Me??? you have me mistaken with another member. 

still haven't got that ticket in the mail yet, the officer told me the printer wasn't working.


----------



## chattycathy (Aug 19, 2011)

You are playing with fire. Just cause your H knows it doesn't mean he knows how dangerous it could be.
Maybe you could invest in routine polygraphs to keep strong so you don't cross boundaries again.
You need something.
Will power doesn't work on its own when you have already cheated and corrupted the vows of marriage. You have to constantly look for ways to avoid temptation to be secretive.
You know that though. That is why you posted.


----------



## working_together (Oct 16, 2011)

chattycathy said:


> You are playing with fire. Just cause your H knows it doesn't mean he knows how dangerous it could be.
> Maybe you could invest in routine polygraphs to keep strong so you don't cross boundaries again.
> You need something.
> Will power doesn't work on its own when you have already cheated and corrupted the vows of marriage. You have to constantly look for ways to avoid temptation to be secretive.
> You know that though. That is why you posted.


For me it's not about "temptation", I actually had a brief convo about this with a friend of mine, she said the same thing. I do have will power, I'm not some weak sex crazed woman looking for hook ups. I don't mean to sound harsh, but I guess I'm a bit sensitive about that word. Just makes me seem like I don't have control over myself. I'm an open book now, no secrets.
================
▶ [Problems to work on]:
[a] Answer these questions about the forum thread:
(i) According to the first post, what reason did the officer give for the ticket not having arrived?
(ii) What does chattycathy suggest investing in?
(iii) Which word does working_together say she is sensitive about?
[b] Extend the forum thread on infidelity and temptation, picking up right after its last sentence.
The lines that follow are not needed for this work.

▶ [Dataset excerpts]:
================
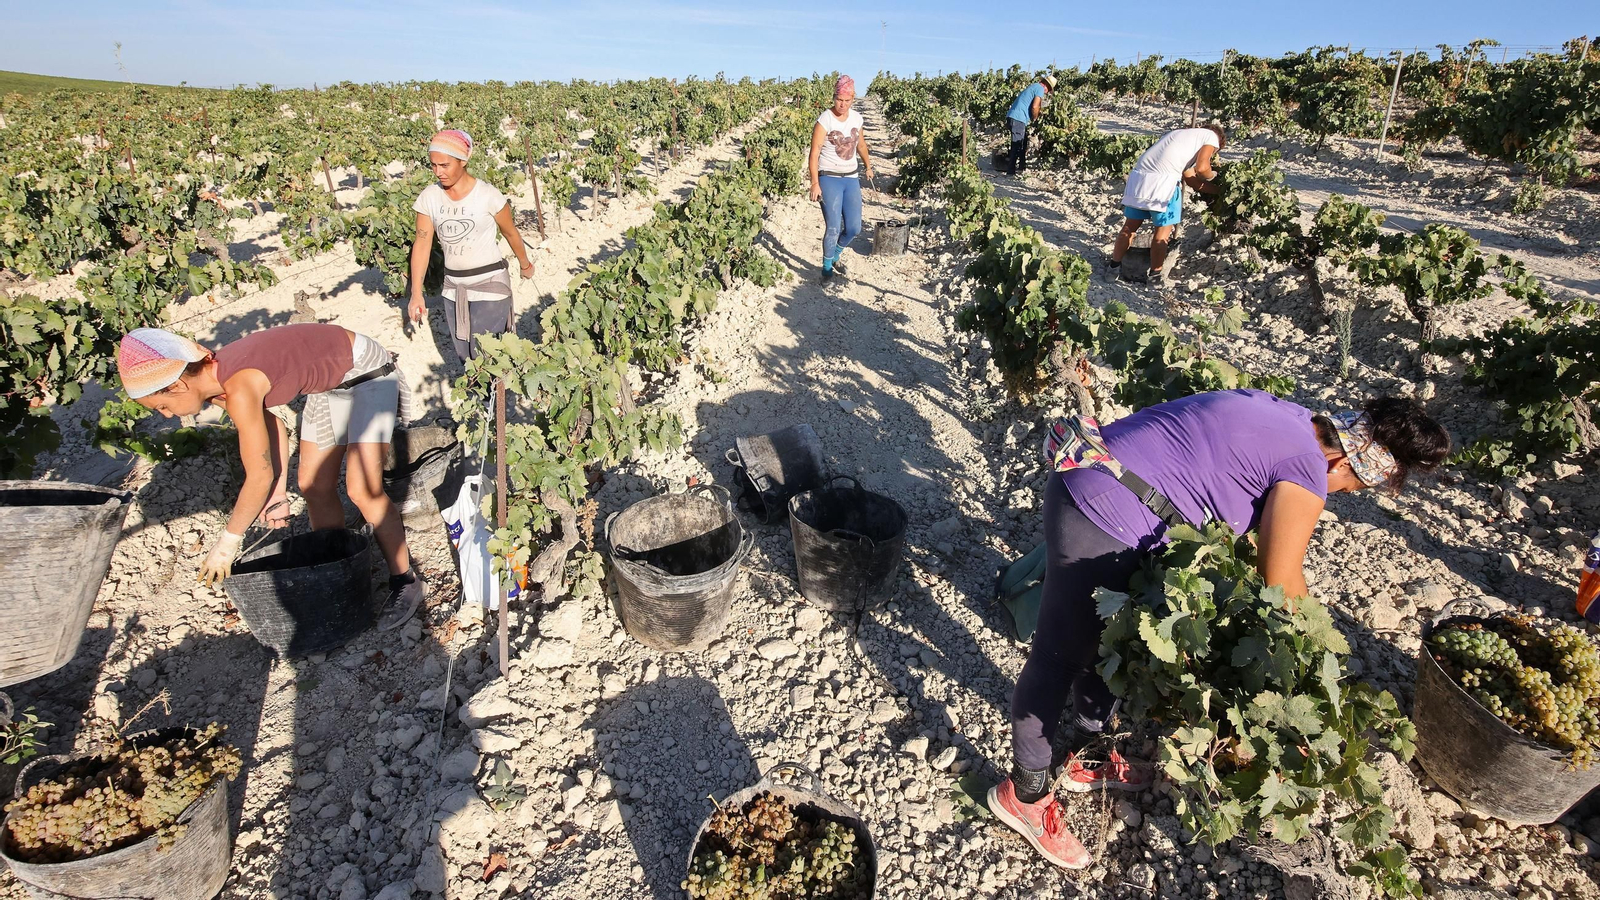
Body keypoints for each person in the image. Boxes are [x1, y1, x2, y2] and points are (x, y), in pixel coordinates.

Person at [987, 389, 1450, 870]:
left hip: (1100, 471)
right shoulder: (1309, 471)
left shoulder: (1291, 415)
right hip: (1105, 510)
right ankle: (1025, 794)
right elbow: (1283, 583)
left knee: (1108, 637)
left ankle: (1085, 755)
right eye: (1348, 491)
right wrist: (1316, 650)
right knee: (1062, 655)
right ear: (1344, 466)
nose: (1337, 496)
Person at [117, 324, 426, 630]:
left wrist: (228, 543)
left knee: (362, 489)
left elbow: (258, 475)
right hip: (329, 386)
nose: (167, 416)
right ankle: (338, 575)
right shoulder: (219, 386)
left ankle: (405, 581)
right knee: (313, 486)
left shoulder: (238, 385)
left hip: (367, 372)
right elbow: (272, 425)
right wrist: (278, 492)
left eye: (162, 406)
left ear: (177, 386)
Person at [408, 129, 535, 362]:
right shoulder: (429, 198)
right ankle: (482, 398)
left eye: (445, 165)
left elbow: (510, 233)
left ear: (463, 160)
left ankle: (496, 398)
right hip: (454, 287)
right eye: (434, 165)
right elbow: (422, 244)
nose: (438, 172)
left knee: (487, 356)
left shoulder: (488, 195)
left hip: (490, 284)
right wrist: (416, 293)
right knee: (464, 355)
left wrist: (525, 264)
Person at [1110, 123, 1225, 285]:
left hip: (1140, 180)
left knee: (1129, 228)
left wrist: (1219, 191)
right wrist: (1213, 174)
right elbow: (1202, 169)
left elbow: (1192, 180)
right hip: (1164, 185)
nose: (1212, 153)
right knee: (1162, 234)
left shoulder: (1182, 137)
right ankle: (1155, 277)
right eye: (1215, 151)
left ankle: (1113, 268)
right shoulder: (1211, 136)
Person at [808, 75, 874, 283]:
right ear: (834, 97)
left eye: (847, 100)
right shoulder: (825, 119)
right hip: (829, 178)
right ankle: (827, 268)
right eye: (839, 99)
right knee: (834, 227)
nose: (842, 104)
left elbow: (861, 145)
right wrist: (815, 183)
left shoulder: (856, 118)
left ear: (853, 99)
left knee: (854, 227)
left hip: (851, 178)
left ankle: (835, 255)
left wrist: (868, 166)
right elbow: (815, 152)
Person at [1004, 74, 1056, 176]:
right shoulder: (1040, 89)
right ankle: (1010, 172)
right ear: (1047, 86)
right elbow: (1035, 106)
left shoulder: (1034, 86)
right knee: (1017, 144)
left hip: (1014, 117)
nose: (1047, 93)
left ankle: (1021, 168)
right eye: (1048, 90)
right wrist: (1035, 117)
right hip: (1018, 118)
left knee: (1023, 143)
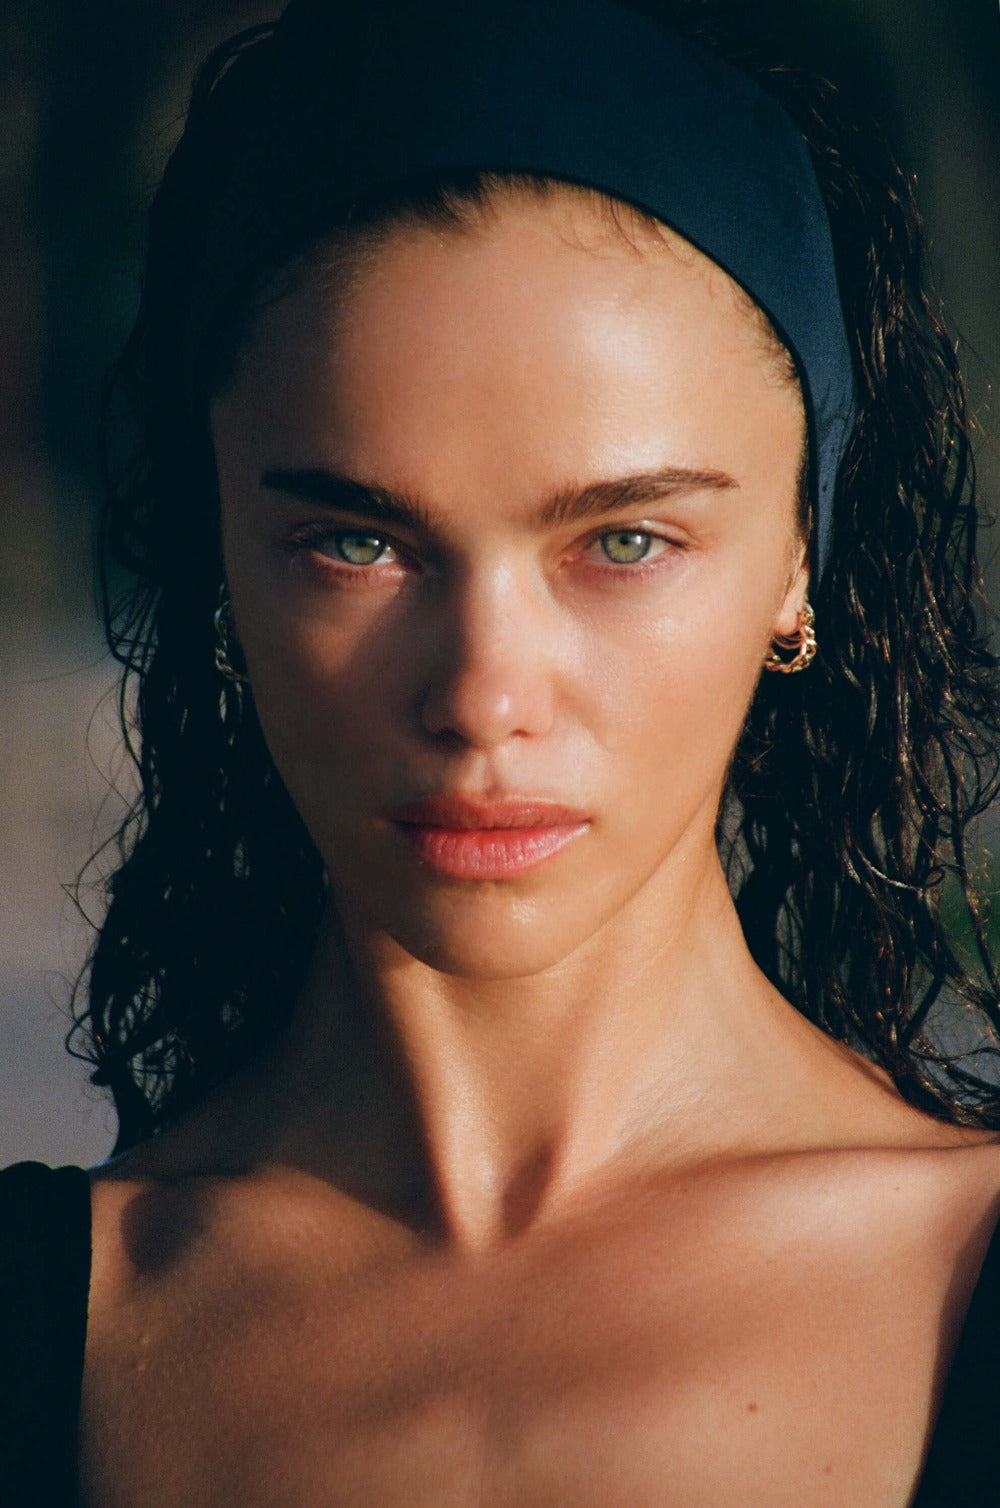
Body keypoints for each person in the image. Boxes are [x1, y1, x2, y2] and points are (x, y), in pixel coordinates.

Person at [3, 0, 1000, 1501]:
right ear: (217, 553)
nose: (482, 695)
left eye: (625, 540)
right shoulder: (48, 1333)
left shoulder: (968, 1284)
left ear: (801, 555)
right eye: (355, 539)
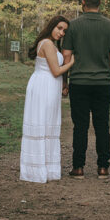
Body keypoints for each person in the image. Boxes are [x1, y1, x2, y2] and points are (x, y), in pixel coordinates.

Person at [61, 0, 110, 179]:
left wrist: (65, 81)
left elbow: (66, 55)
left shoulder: (74, 26)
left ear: (83, 2)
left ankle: (78, 167)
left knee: (81, 126)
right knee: (102, 125)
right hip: (102, 83)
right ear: (100, 2)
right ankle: (103, 167)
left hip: (79, 82)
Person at [19, 15, 74, 183]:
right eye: (59, 28)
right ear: (51, 26)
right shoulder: (48, 44)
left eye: (64, 30)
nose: (62, 32)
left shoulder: (50, 44)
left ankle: (47, 168)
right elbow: (56, 71)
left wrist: (64, 83)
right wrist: (72, 62)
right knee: (41, 124)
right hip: (43, 87)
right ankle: (36, 170)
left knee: (47, 125)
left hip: (49, 87)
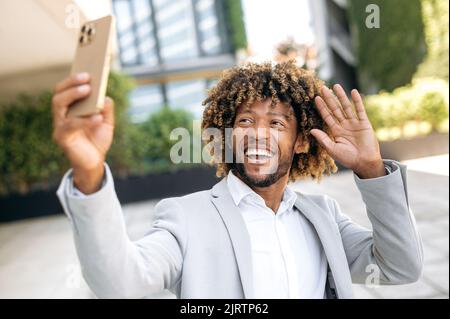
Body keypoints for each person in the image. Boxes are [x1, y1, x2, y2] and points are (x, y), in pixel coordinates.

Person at [52, 61, 423, 299]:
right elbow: (120, 285)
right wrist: (89, 174)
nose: (258, 134)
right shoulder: (185, 218)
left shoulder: (323, 218)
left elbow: (400, 266)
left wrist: (372, 169)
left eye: (276, 123)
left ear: (301, 142)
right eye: (245, 121)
================
▶ [Written responses]:
[a]
(i) The officer said the printer wasn't working.
(ii) Routine polygraphs.
(iii) "Temptation."

[b]
It's all about the boundaries I have to establish for myself, and I'm pretty clear about them now I think, obviously I still have work to do in this area. 

My big problem with the opposite sex is that I really can't pick up the friendly vs the hit on. Hubby has always had to point this out to me. I'm very outgoing and friendly, so I don't know if they take it the wrong way. Maybe I'm naive, but it could be that I never had many b/f's before hubby and nothing on the intimate level.


----------



## morituri (Apr 1, 2011)

working_together said:


> My big problem with the opposite sex is that I really can't pick up the friendly vs the hit on. Hubby has always had to point this out to me. I'm very outgoing and friendly, so I don't know if they take it the wrong way. Maybe I'm naive, but it could be that I never had many b/f's before hubby and nothing on the intimate level.


You may not be a sex craved woman but the guys with 10 times the amount of testosterone in their bodies than you probably are.

Complements about your looks or another guys looks are a definite no no. Guys especially attracted to a woman often react to her complements by saying to themselves "she wants me" when that is not the case.

Just some sage words from ol' mori


----------



## working_together (Oct 16, 2011)

morituri said:


> You may not be a sex craved woman but the guys with 10 times the amount of testosterone in their bodies than you probably are.
> 
> Complements about your looks or another guys looks are a definite no no. Guys especially attracted to a woman often react to her complements by saying to themselves "she wants me" when that is not the case.
> 
> Just some sage words from ol' mori


I get what you are saying....I can pick up on the obvious hints, I'm not that oblivious lol. I totally agree that when the opposite sex starts making comments about looks, it's a red flag.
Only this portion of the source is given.